Previously on "Apple Ear Life" - Despite nothing going according to plan in the 2 weeks leading up to yesterday I stepped out in faith that this was where I needed to be, got on a plane (with Anxious in tow) and headed to CD2 in Florida.
Over the last few days my friend (and traveling companion - I always wanted to say that!) Sarah Catherine and I joked that if we could just get here we would be able to say we'd accomplished something. This morning I woke up and thought, "Well, I'm here - now what?" Coming to CD2 reminded me of being a freshman at Meredith.
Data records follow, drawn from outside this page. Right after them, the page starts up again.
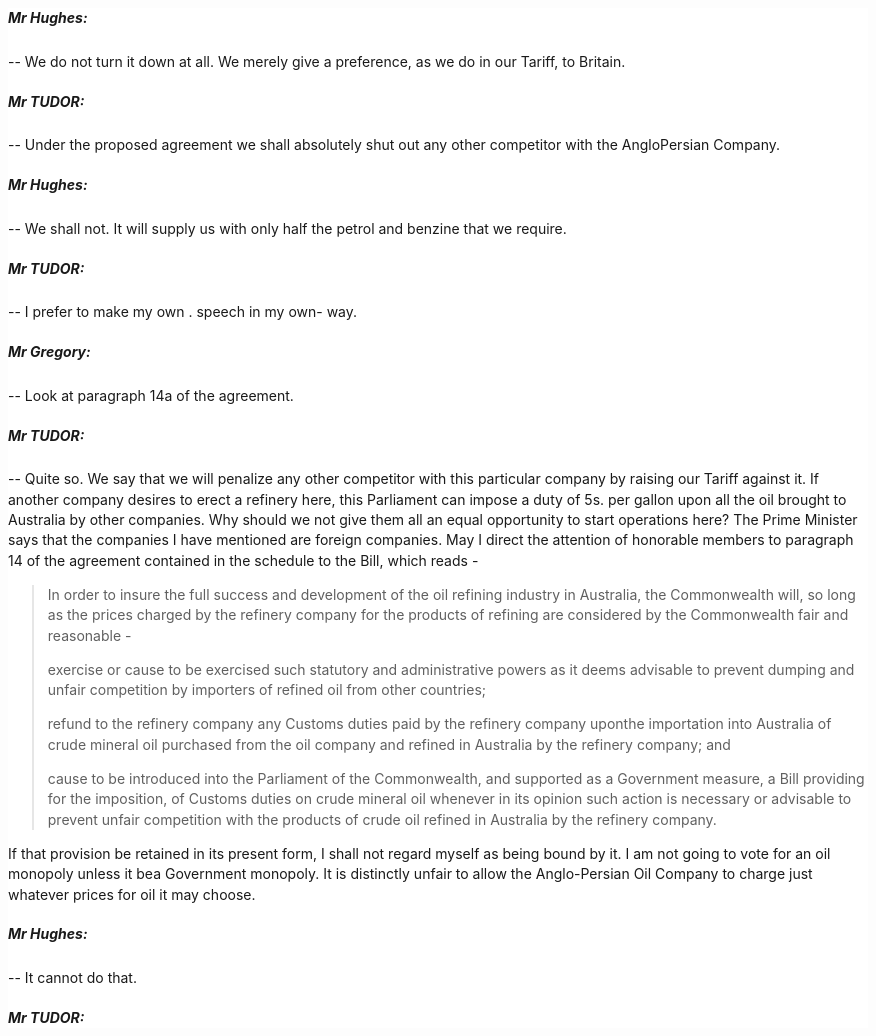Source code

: ##### Mr Hughes:

-- We do not turn it down at all. We merely give a preference, as we do in our Tariff, to Britain. 

##### Mr TUDOR:

-- Under the proposed agreement we shall absolutely shut out any other competitor with the AngloPersian Company. 

##### Mr Hughes:

-- We shall not. It will supply us with only half the petrol and benzine that we require. 

##### Mr TUDOR:

-- I prefer to make my own . speech in my own- way. 

##### Mr Gregory:

-- Look at paragraph 14a of the agreement. 

##### Mr TUDOR:

-- Quite so. We say that we will penalize any other competitor with this particular company by raising our Tariff against it. If another company desires to erect a refinery here, this Parliament can impose a duty of 5s. per gallon upon all the oil brought to Australia by other companies. Why should we not give them all an equal opportunity to start operations here? The Prime Minister says that the companies I have mentioned are foreign companies. May I direct the attention of honorable members to paragraph 14 of the agreement contained in the schedule to the Bill, which reads - 

  >In order to insure the full success and development of the oil refining industry in Australia, the Commonwealth will, so long as the prices charged by the refinery company for the products of refining are considered by the Commonwealth fair and reasonable - 
  >
  >exercise or cause to be exercised such statutory and administrative powers as it deems advisable to prevent dumping and unfair competition by importers of refined oil from other  countries; 
  >
  >refund to the refinery company any Customs duties paid by the refinery company uponthe importation into Australia of crude mineral oil purchased from the oil company and refined in Australia by the refinery company; and 
  >
  >cause to be introduced into the Parliament of the Commonwealth, and supported as a Government measure, a Bill providing for the imposition, of Customs duties on crude mineral oil whenever in its opinion such action is necessary or advisable to prevent unfair competition with the products of crude oil refined in Australia by the refinery company. 

If that provision be retained in its present form, I shall not regard myself as being bound by it. I am not going to vote for an oil monopoly unless it bea Government monopoly. It is distinctly unfair to allow the Anglo-Persian Oil Company to charge just whatever prices for oil it may choose. 

##### Mr Hughes:

-- It cannot do that. 

##### Mr TUDOR:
All fall the upper-classmen would talk about an event called Cornhuskin', but every time we'd ask what it was and tried to figure out what to expect we'd simply be told, "you just have to experience it." Over the last 3 and a half years anytime I asked someone about CD2 I got the same kind of responses: "Oh, it's life changing..." "You really can't describe it..." "It's like a week of therapy..." If you think I don't like it when things don't go according to plan, I really struggle when I don't even know the plan. When we got here yesterday we kept asking for a schedule and kept being told, "oh, just show up for dinner, don't worry about the schedule."
Keep breathing, Rachel.
But now I understand. One day in and I already can't explain what's happening here. I'm learning so much about myself and one of the big realizations is that I'VE GOT FEELINGS. Boy, do I have feelings. But if I'm going to stay true to my commitment to just be present and experience this retreat then I've got to experience my feelings.
And I did.
Yes, that's right. Yours truly was crying before we even made it to lunch on the first day, and you know what? I'm going to OWN it. Yes, I cried. Not because I feel sad about everything going on with John (that came later in the day). Not because of how anxious I am feeling about being away for the better part of this week and knowing he's got surgery next week. Not because I'm feeling guilt about leaving my students with a sub yet again.
No, I cried because it's hard to be seen. Having someone you consider an acquaintance look at you - really look you in the eye - and see you is HARD. Allowing myself to be vulnerable enough to feel the tears well and overflow and yet continue to let that person look me in the eye felt raw. Owning that it's ok - that was priceless.
So my big takeaway from today? I spend a lot of time running around doing the things that I think other people want to see, but I rarely pause to let them really see me.